WHAT IS BEING ASKED: From the line that holds "mon travail la trace visible de ce" to the end of the records, reproduce every line exactly. No pictures.

[Entries taken from a collection]

****

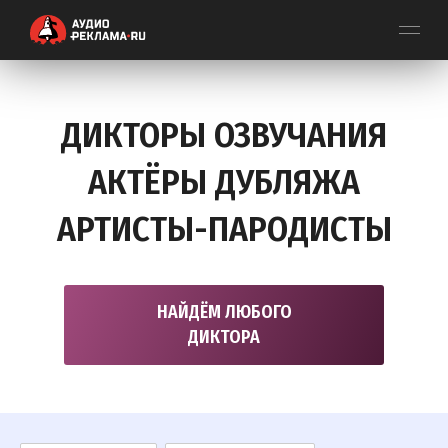
ДИКТОРЫ ОЗВУЧАНИЯ
АКТЁРЫ ДУБЛЯЖА
АРТИСТЫ-ПАРОДИСТЫ
НАЙДЁМ ЛЮБОГО
ДИКТОРА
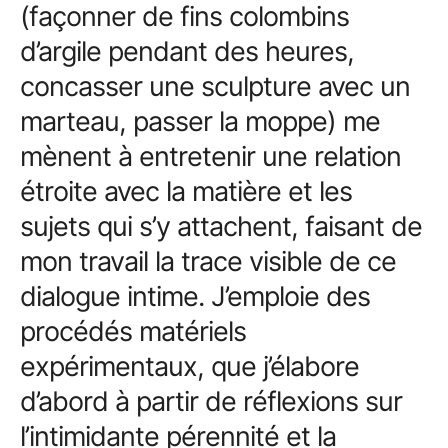
(façonner de fins colombins
d’argile pendant des heures,
concasser une sculpture avec un
marteau, passer la moppe) me
mènent à entretenir une relation
étroite avec la matière et les
sujets qui s’y attachent, faisant de
mon travail la trace visible de ce
dialogue intime. J’emploie des
procédés matériels
expérimentaux, que j’élabore
d’abord à partir de réflexions sur
l’intimidante pérennité et la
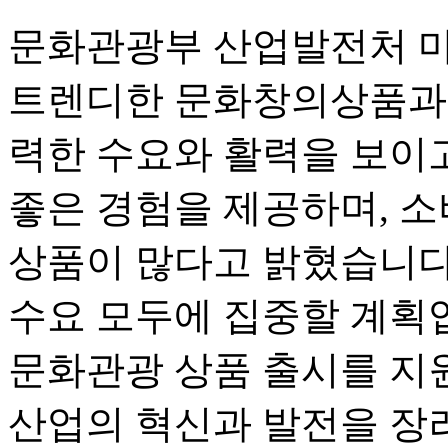
문화관광부 산업발전처 먀
트렌디한 문화창의상품과 
력한 수요와 활력을 보이고
좋은 경험을 제공하며, 
상품이 많다고 밝혔습니다
수요 모두에 집중할 계획입
문화관광 상품 출시를 지
산업의 혁신과 발전을 장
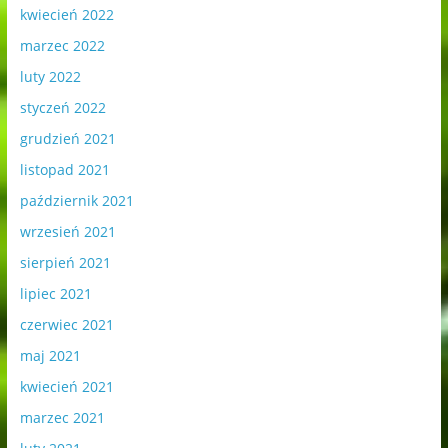
kwiecień 2022
marzec 2022
luty 2022
styczeń 2022
grudzień 2021
listopad 2021
październik 2021
wrzesień 2021
sierpień 2021
lipiec 2021
czerwiec 2021
maj 2021
kwiecień 2021
marzec 2021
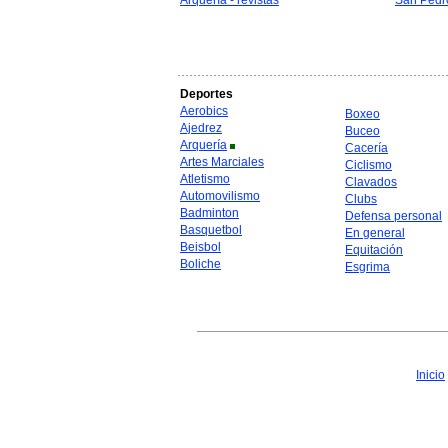
Arquería - revistas
San Pedr
Deportes
Aerobics
Boxeo
Ajedrez
Buceo
Arquería
Cacería
Artes Marciales
Ciclismo
Atletismo
Clavados
Automovilismo
Clubs
Badminton
Defensa personal
Basquetbol
En general
Beisbol
Equitación
Boliche
Esgrima
Inicio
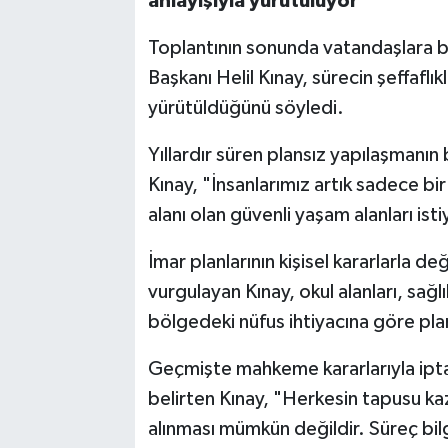
anlayışıyla yürütülüyor"
Toplantının sonunda vatandaşlara 
Başkanı Helil Kınay, sürecin şeffaflı
yürütüldüğünü söyledi.
Yıllardır süren plansız yapılaşmanın
Kınay, "İnsanlarımız artık sadece bir 
alanı olan güvenli yaşam alanları ist
İmar planlarının kişisel kararlarla değ
vurgulayan Kınay, okul alanları, sağlı
bölgedeki nüfus ihtiyacına göre plan
Geçmişte mahkeme kararlarıyla iptal e
belirten Kınay, "Herkesin tapusu kaz
alınması mümkün değildir. Süreç bi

****

OUTPUT BELOW:
mon travail la trace visible de ce
dialogue intime. J’emploie des
procédés matériels
expérimentaux, que j’élabore
d’abord à partir de réflexions sur
l’intimidante pérennité et la
문화관광부 산업발전처 먀
트렌디한 문화창의상품과 
력한 수요와 활력을 보이고
좋은 경험을 제공하며, 
상품이 많다고 밝혔습니다
수요 모두에 집중할 계획입
문화관광 상품 출시를 지
산업의 혁신과 발전을 장
kwiecień 2022
marzec 2022
luty 2022
styczeń 2022
grudzień 2021
listopad 2021
październik 2021
wrzesień 2021
sierpień 2021
lipiec 2021
czerwiec 2021
maj 2021
kwiecień 2021
marzec 2021
Arquería - revistas
San Pedr
Deportes
Aerobics
Boxeo
Ajedrez
Buceo
Arquería
Cacería
Artes Marciales
Ciclismo
Atletismo
Clavados
Automovilismo
Clubs
Badminton
Defensa personal
Basquetbol
En general
Beisbol
Equitación
Boliche
Esgrima
Inicio
anlayışıyla yürütülüyor"
Toplantının sonunda vatandaşlara 
Başkanı Helil Kınay, sürecin şeffaflı
yürütüldüğünü söyledi.
Yıllardır süren plansız yapılaşmanın
Kınay, "İnsanlarımız artık sadece bir 
alanı olan güvenli yaşam alanları ist
İmar planlarının kişisel kararlarla değ
vurgulayan Kınay, okul alanları, sağlı
bölgedeki nüfus ihtiyacına göre plan
Geçmişte mahkeme kararlarıyla iptal e
belirten Kınay, "Herkesin tapusu kaz
alınması mümkün değildir. Süreç bi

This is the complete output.